A influência do Kammerspiel manifesta-se sobretudo na importância que a dimensão psicológica das personagens assume no argumento e no trabalho dos atores, particularmente de Emil Jannings, que interpreta o porteiro. A câmara segue-o em quase todos os planos, cortando para nos mostrar o que a personagem vê ou imagina. É concedida grande importância a cada pequeno gesto e expressão, como é evidenciado pelo constante recurso a grandes planos e planos de pormenor. Num toque mais expressionista, Murnau trabalha as potencialidades dramáticas da iluminação e da caraterização para acentuar as expressões de Jannings e evidenciar a metamorfose que a personagem sofre ao longo do filme.

Outra caraterística que o filme vai buscar ao Kammerspiel e que contrasta com o cinema expressionista é a ausência de intertítulos (com apenas uma excepção de que falarei mais à frente). Murnau e Freund procuraram com este filme explorar as capacidades do cinema enquanto linguagem universal. Para isso levaram a cabo um virtuoso trabalho de câmaras e de décors, que tornam a linguagem visual de cinema tão eloquente que a narrativa se torna fácil de seguir e não se sente necessidade de intertítulos.

Der Letzte Mann foi o primeiro filme que Murnau fez para os estúdios UFA, na altura os maiores estúdios na Alemanha, e que lhe concederam um orçamento de um milhão de marcos para desenvolver o projecto. Sendo um valor relativamente modesto, foi suficiente para que pudesse criar um elaborado décor simulando um ambiente urbano buliçoso e completamente desligado da natureza.
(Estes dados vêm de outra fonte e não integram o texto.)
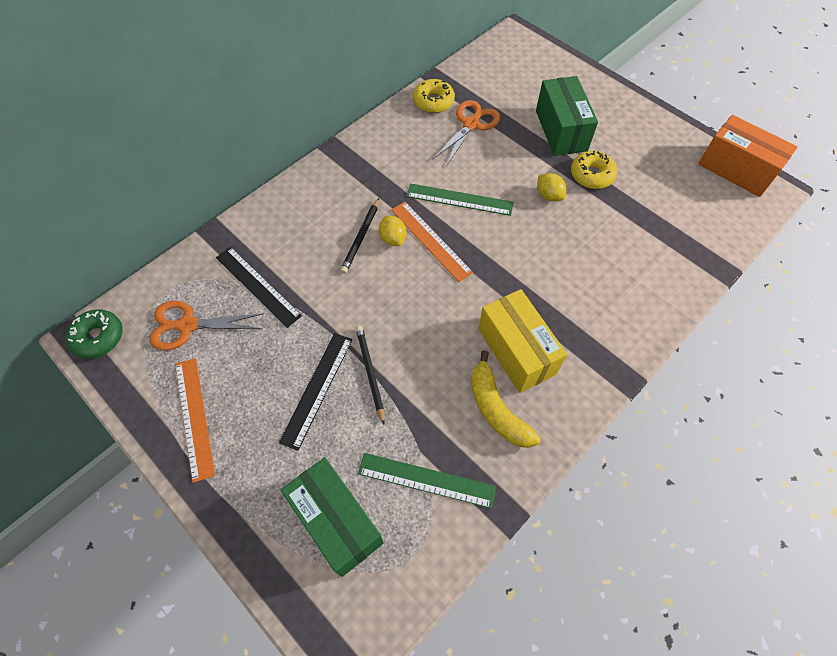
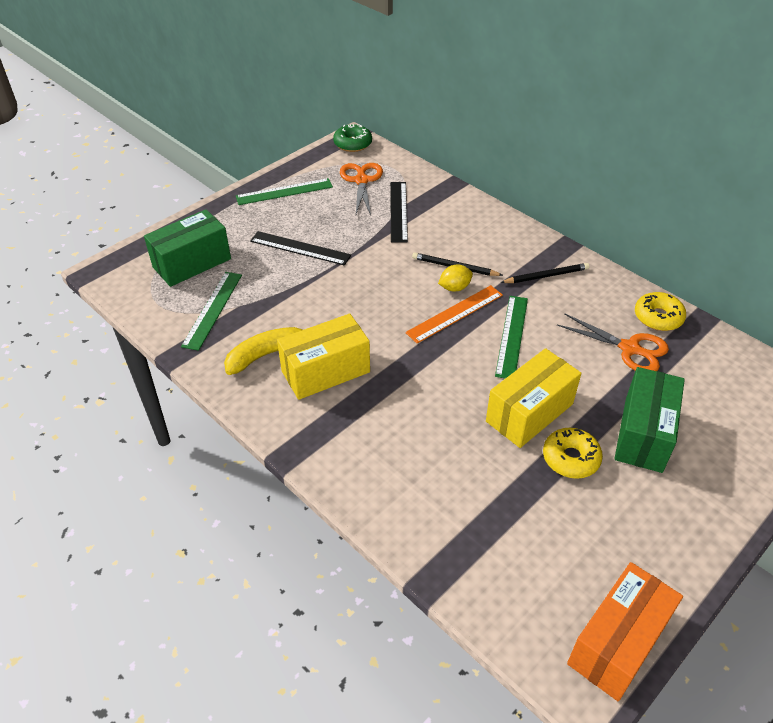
camera: 90 degrees right, 15 degrees down
(194, 417) = (284, 191): orange ruler -> green ruler
(258, 286) = (398, 211): black ruler -> black ruler turned 45 degrees counterclockwise
(370, 373) = (311, 276): black pencil -> black pencil (546, 276)
(549, 196) = (529, 412): yellow lemon -> yellow box
(561, 130) = (643, 434): green box -> green box turned 60 degrees counterclockwise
O estilo oscila entre um realismo austero e cru, com perspetivas cuidadosamente calculadas, e o estilo dramático e exagerado de formas distorcidas que caracterizava o cinema expressionista, a que o filme recorre nas sequências de sonho ou para expressar a culpa e ansiedade do protagonista

Foi também possível criar complexas estruturas que suportassem as câmaras e lhes permitissem total liberdade de movimento, numa técnica que veio a ser conhecida como entfelsste Kamera. A câmara move-se sem esforço, seguindo pessoas, descendo elevadores, voando pelo ar soprada por uma trompa, como se dançasse ao sabor das ondas sonoras. Este elaborado trabalho é um dos pontos mais valorizados do filme e valeu a Karl Freund a entrada no mundo de Hollywood. Planos como o que inicia o filme, revelando-nos o Hall do hotel, e o que inicia o epílogo, em que a câmara percorre toda a sala de jantar até nos revelar o porteiro por detrás de um grande bolo, vieram a servir de inspiração da diversos realizadores em Hollywood, dos quais o mais notável exemplo será a aclamada cena inicial de Touch of Evil (Orson Welles), em que a câmara sobrevoa um quarteirão até encontrar o protagonista.

O filme deveria terminar com a derradeira descida do protagonista aos lavabos, onde adormece, mas neste momento o único intertítulo do filme informa-nos de que “o autor teve piedade do seu herói” e, se no mundo real pouco lhe restaria senão “esperar pela morte”, o filme permite-lhe um destino diferente (e assumidamente improvável). Este Happy End, que muitos crêem ter sido uma imposição dos estúdios, tem um tom sarcástico e vários críticos lêem nele uma crítica quer ao cinema americano, quer a uma sociedade materialista e de aparências. Subitamente milionário, o porteiro é agora cliente do mesmo hotel onde foi despido da sua dignidade. A condição para ser aceite neste meio selecto? Só uma: ter dinheiro.

Der Letzte Mann é um filme que se presta a várias interpretações. Onde uns vêm uma reflexão sobre a passagem do tempo, outros vêm o retrato de uma sociedade superficial e outros ainda uma crítica a um sistema capitalista opressor e desumano. Para lá das várias leituras políticas que possamos fazer – e lanço o repto a quem ler estas linhas de ver o filme e desenvolver a sua própria interpretação – no fim de contas estamos perante um belíssimo objecto cinematográfico que conquistou o seu lugar na história do cinema.